* **What to do**
Would you please return the data below verbatim, without its pictures?

Electronic design files:
((
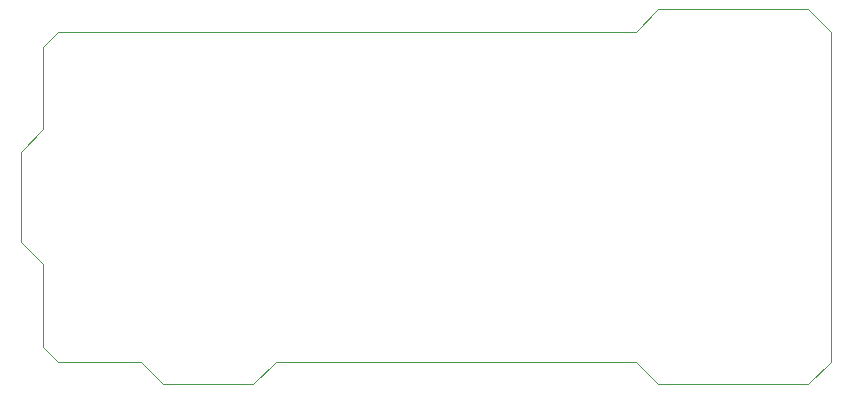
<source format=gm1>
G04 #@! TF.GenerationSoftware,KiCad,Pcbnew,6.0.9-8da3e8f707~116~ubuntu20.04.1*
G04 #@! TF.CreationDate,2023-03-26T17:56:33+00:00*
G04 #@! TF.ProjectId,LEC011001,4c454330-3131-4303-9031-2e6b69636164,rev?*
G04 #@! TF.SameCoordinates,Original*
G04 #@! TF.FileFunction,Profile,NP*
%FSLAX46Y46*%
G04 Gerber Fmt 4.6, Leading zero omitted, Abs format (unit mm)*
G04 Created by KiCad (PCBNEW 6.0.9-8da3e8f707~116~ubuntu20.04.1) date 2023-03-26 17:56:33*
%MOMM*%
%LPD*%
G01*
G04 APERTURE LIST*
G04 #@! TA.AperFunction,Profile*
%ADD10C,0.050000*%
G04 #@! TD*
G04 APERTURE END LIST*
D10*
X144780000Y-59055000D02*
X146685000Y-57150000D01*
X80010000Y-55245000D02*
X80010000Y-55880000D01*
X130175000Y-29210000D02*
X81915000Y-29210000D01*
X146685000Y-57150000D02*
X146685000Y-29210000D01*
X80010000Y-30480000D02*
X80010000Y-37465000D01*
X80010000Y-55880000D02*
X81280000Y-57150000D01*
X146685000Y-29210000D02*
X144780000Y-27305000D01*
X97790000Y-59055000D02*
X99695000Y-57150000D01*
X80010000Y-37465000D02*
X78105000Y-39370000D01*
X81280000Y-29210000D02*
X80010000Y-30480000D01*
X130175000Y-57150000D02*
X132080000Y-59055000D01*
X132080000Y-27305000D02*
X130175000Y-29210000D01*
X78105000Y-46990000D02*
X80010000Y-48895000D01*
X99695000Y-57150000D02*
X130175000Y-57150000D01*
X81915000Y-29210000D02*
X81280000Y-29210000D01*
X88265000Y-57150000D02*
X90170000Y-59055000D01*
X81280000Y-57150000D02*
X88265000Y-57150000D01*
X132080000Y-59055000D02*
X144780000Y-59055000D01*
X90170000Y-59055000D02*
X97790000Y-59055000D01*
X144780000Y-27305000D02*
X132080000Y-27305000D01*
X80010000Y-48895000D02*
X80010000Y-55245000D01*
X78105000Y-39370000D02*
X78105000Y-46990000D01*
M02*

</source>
))
* **Task solution**
<source format=gm1>
G04 #@! TF.GenerationSoftware,KiCad,Pcbnew,6.0.9-8da3e8f707~116~ubuntu20.04.1*
G04 #@! TF.CreationDate,2023-03-26T17:56:33+00:00*
G04 #@! TF.ProjectId,LEC011001,4c454330-3131-4303-9031-2e6b69636164,rev?*
G04 #@! TF.SameCoordinates,Original*
G04 #@! TF.FileFunction,Profile,NP*
%FSLAX46Y46*%
G04 Gerber Fmt 4.6, Leading zero omitted, Abs format (unit mm)*
G04 Created by KiCad (PCBNEW 6.0.9-8da3e8f707~116~ubuntu20.04.1) date 2023-03-26 17:56:33*
%MOMM*%
%LPD*%
G01*
G04 APERTURE LIST*
G04 #@! TA.AperFunction,Profile*
%ADD10C,0.050000*%
G04 #@! TD*
G04 APERTURE END LIST*
D10*
X144780000Y-59055000D02*
X146685000Y-57150000D01*
X80010000Y-55245000D02*
X80010000Y-55880000D01*
X130175000Y-29210000D02*
X81915000Y-29210000D01*
X146685000Y-57150000D02*
X146685000Y-29210000D01*
X80010000Y-30480000D02*
X80010000Y-37465000D01*
X80010000Y-55880000D02*
X81280000Y-57150000D01*
X146685000Y-29210000D02*
X144780000Y-27305000D01*
X97790000Y-59055000D02*
X99695000Y-57150000D01*
X80010000Y-37465000D02*
X78105000Y-39370000D01*
X81280000Y-29210000D02*
X80010000Y-30480000D01*
X130175000Y-57150000D02*
X132080000Y-59055000D01*
X132080000Y-27305000D02*
X130175000Y-29210000D01*
X78105000Y-46990000D02*
X80010000Y-48895000D01*
X99695000Y-57150000D02*
X130175000Y-57150000D01*
X81915000Y-29210000D02*
X81280000Y-29210000D01*
X88265000Y-57150000D02*
X90170000Y-59055000D01*
X81280000Y-57150000D02*
X88265000Y-57150000D01*
X132080000Y-59055000D02*
X144780000Y-59055000D01*
X90170000Y-59055000D02*
X97790000Y-59055000D01*
X144780000Y-27305000D02*
X132080000Y-27305000D01*
X80010000Y-48895000D02*
X80010000Y-55245000D01*
X78105000Y-39370000D02*
X78105000Y-46990000D01*
M02*

</source>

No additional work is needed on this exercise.